The best deal on carving supplies is from Wood Carver' Supply (http://www.woodcarverssupply.com/). I believe their chisels are made in China as upon close inspection I firmly believe they are the same chisels I bought directly from China. I am making all of my own carving chisels, a complete set, from scratch using rough forgings obtained directly from China. The specifications on the website where I bought them states "The cutting edges are remarkably durable. The smaller detail carving tools are made of a single layer of carbon steel (C60) with the hardness of (RC 58). The large carving gauges are made of double layered steel and have a cutting edge whose hardndess is over (RC 60)". The hardness numbers are Rockwell hardness numbers. I believe it after polishing and sharpening 31 of the 62 chisels. Hardest steel I have ever worked with! So I am satisfied with the quality. You may want to try buying a small finished set of tools from this same Chinese supplier which is a luthier's supply house. They have a lot of nice stuff. (http://www.ebay.com/usr/lankuishuang?_trksid=p2047675.l2559). Be sure to read the complete description of the steel chisels on the website.

Planeman


----------



## Woodman246

I was a professional wood carver in the furniture business for over 25 years. The best carving tools are antique tools made before 1920. The are usually German, Swiss or English. I personally used Frank Mittermeier DASTRA tools. But I have bought many antique and vintage Buck Bros. tools that were made in the USA. They are all Cast steel tools. Cast or "Crucible" steel is very hard, so hard it can actually be reground on a electric grinding wheel at high speeds if done with care, slowly with frequent dips in water. I no longer carve for health reason (arthritis ) but sale vintage and antique tools on eBay at this site. http://stores.ebay.com/countrycollectables. They are always sharp and ready for wood.


----------



## rwe2156

I got interested in chip carving a couple years ago and was fortunate to take a class with Wayne Barton.
It was completely worth the money and I'm glad I did it.

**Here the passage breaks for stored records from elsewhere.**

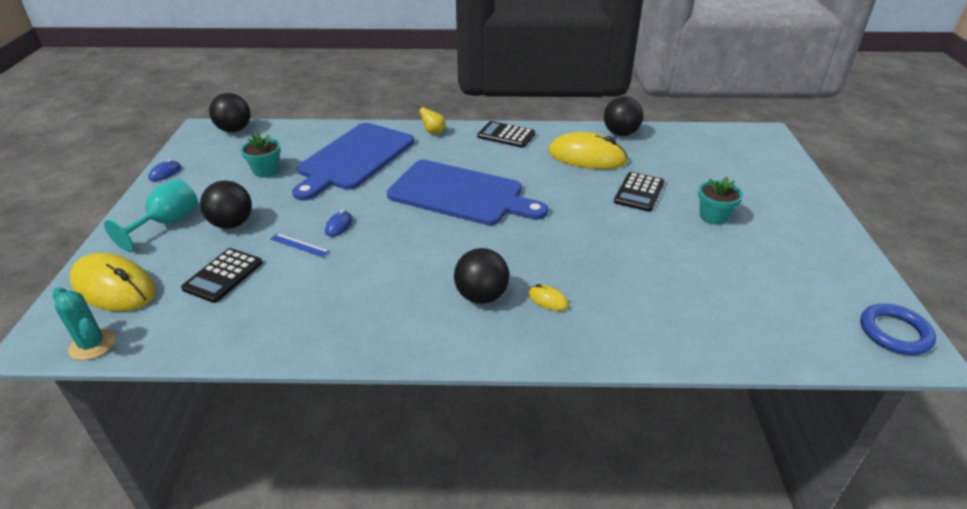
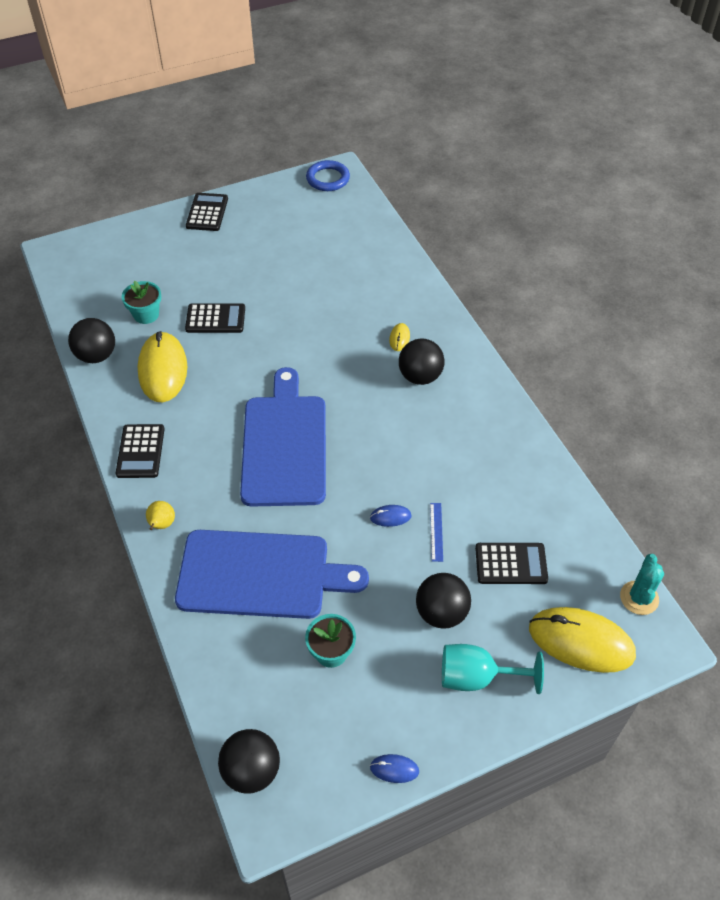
camera: 115 degrees left, 15 degrees up
yellow mouse [70,253,156,312] -> yellow mouse turned 75 degrees counterclockwise [529,607,636,673]
turquoise flower pot [698,177,743,225] -> turquoise flower pot moved to [122,281,161,324]
none -> black calculator [186,193,228,231]

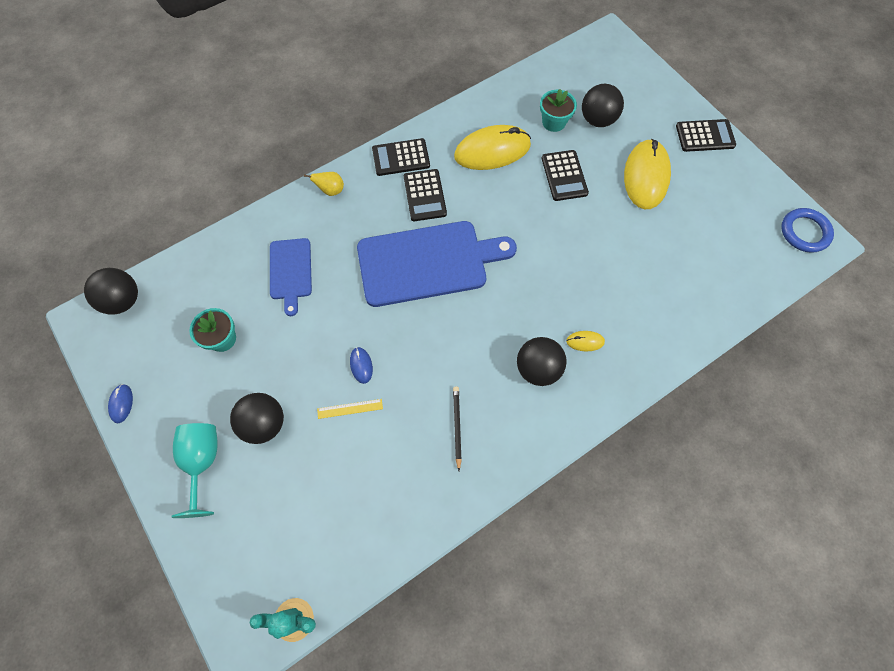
camera: 80 degrees right, 15 degrees up
black ball [68,318,115,363] -> black ball moved to [582,84,624,127]
blue cutting board [175,530,369,619] -> blue cutting board [270,238,312,316], size x0.53
blue ruler [430,503,443,562] -> yellow ruler [317,399,383,419]
black calculator [475,543,548,584] -> black calculator moved to [404,169,447,221]
yellow mouse [529,607,636,673] -> yellow mouse moved to [624,139,671,209]
none -> black pencil [453,387,462,471]

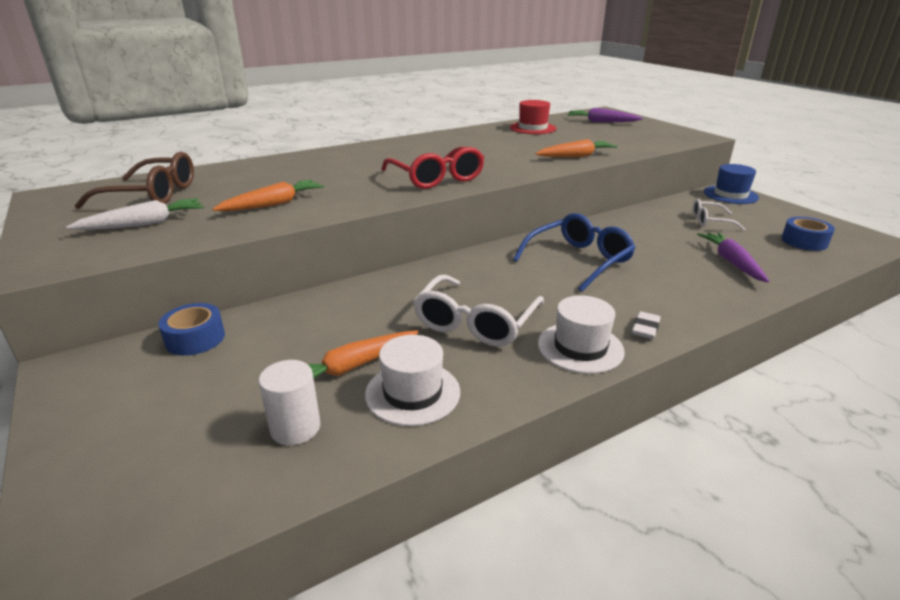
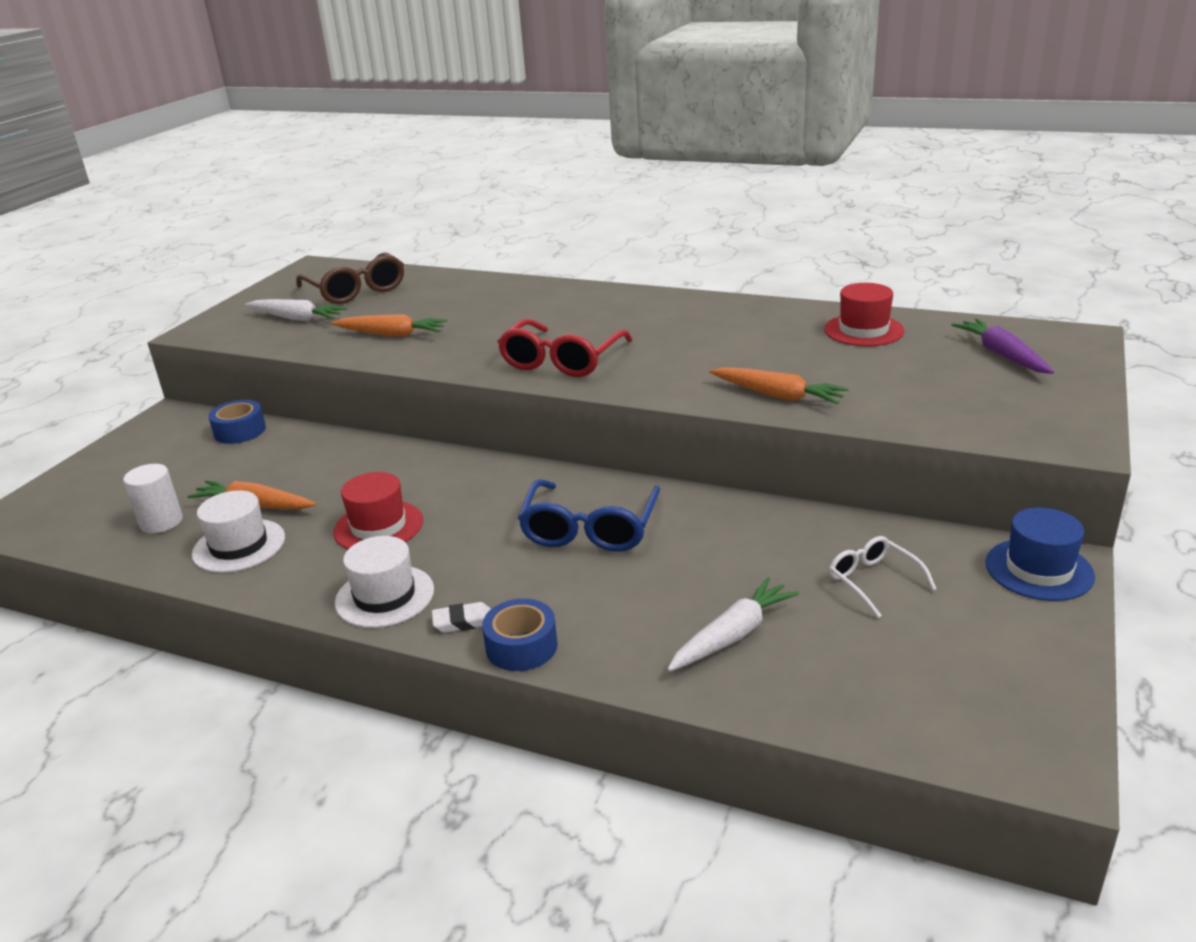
camera: 55 degrees right, 0 degrees up
white glasses [413,275,544,347] -> red hat [333,472,423,549]
blue glasses [513,213,635,292] -> blue glasses turned 90 degrees clockwise [518,479,661,552]
purple carrot [697,232,769,282] -> white carrot [667,577,799,672]
blue tape [782,217,835,251] -> blue tape moved to [482,599,558,671]

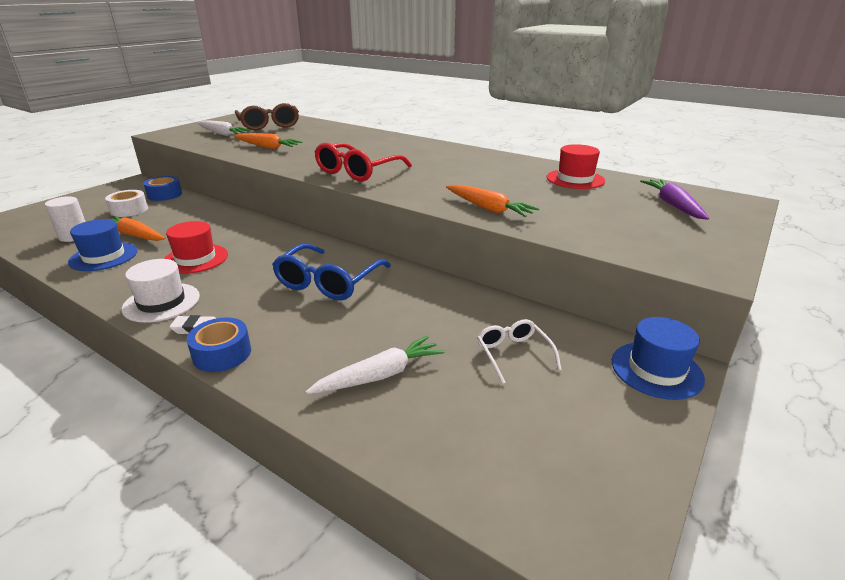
camera: 10 degrees right, 0 degrees up
white hat [192,490,285,573] -> blue hat [68,219,138,271]
none -> white tape [105,190,148,217]

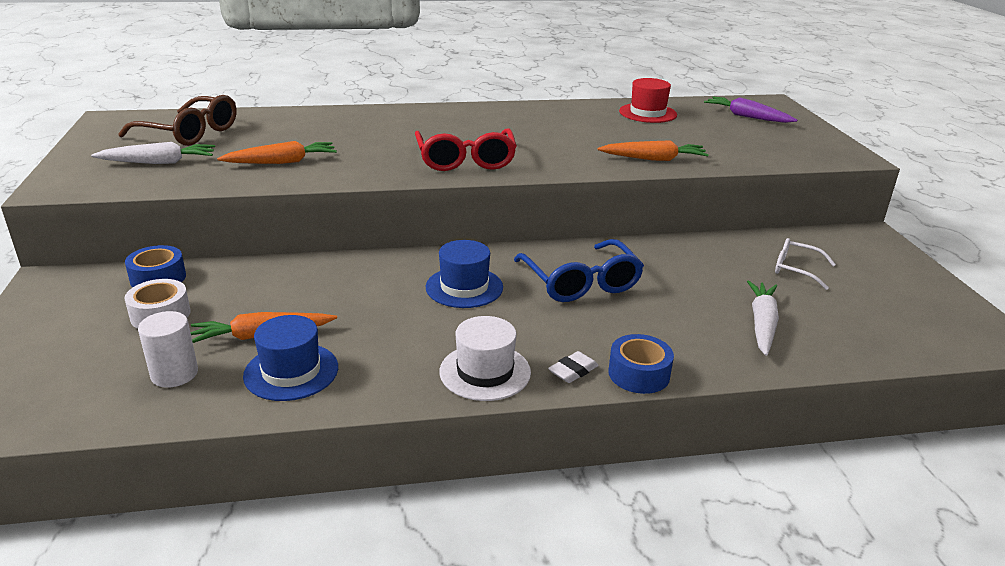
camera: 45 degrees left, 0 degrees up
red hat [164,221,228,274] -> none
blue hat [612,317,705,400] -> blue hat moved to [426,240,503,308]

I would take a carving class somewhere before you start investing in tools.

Check out Mary May. She is based in Charleston, SC, but travels around the country doing classes.

One last thing: a good rule of thumb is don't by handtools from China, OK?
Pay attention the Woodman he is right the best tools come from Germany and Switzerland.
I've heard alot of good things about Stubai and Pfeil.


----------



## alittleoff

My brother, who passed away about 2 years ago was great at carving. He could also draw real good. I watched him a few times and he used razor knifes, old chisels, files sharpened, just about any thing he could sharpen. He turned out some of the most beautiful eagles and flowers I've ever seen. I've tried it a few times and do pretty good at it but don't really care about doing it for some reason.
Gerald


----------



## Dark_Lightning

I decided over a decade ago that when I retired, I would do wood carving. I looked around at that time into what brand of tools I would/could use. Pfeil fits the bill for both quality and not being made in China (I worked in defense, 'nuff said; those of you who want to save money don't have to heed my words, but China is going to own us if we don't just bite the bullet and buy elsewhere). I now have a pile of Pfeil chisels and am happy with them. Some things you just have to accept that they are made in chinee, like parts I bought at the Chevy dealer for my '70 pickup, but I'll pay triple (and have paid that or more) for a tool made somewhere else. It is worth it.


----------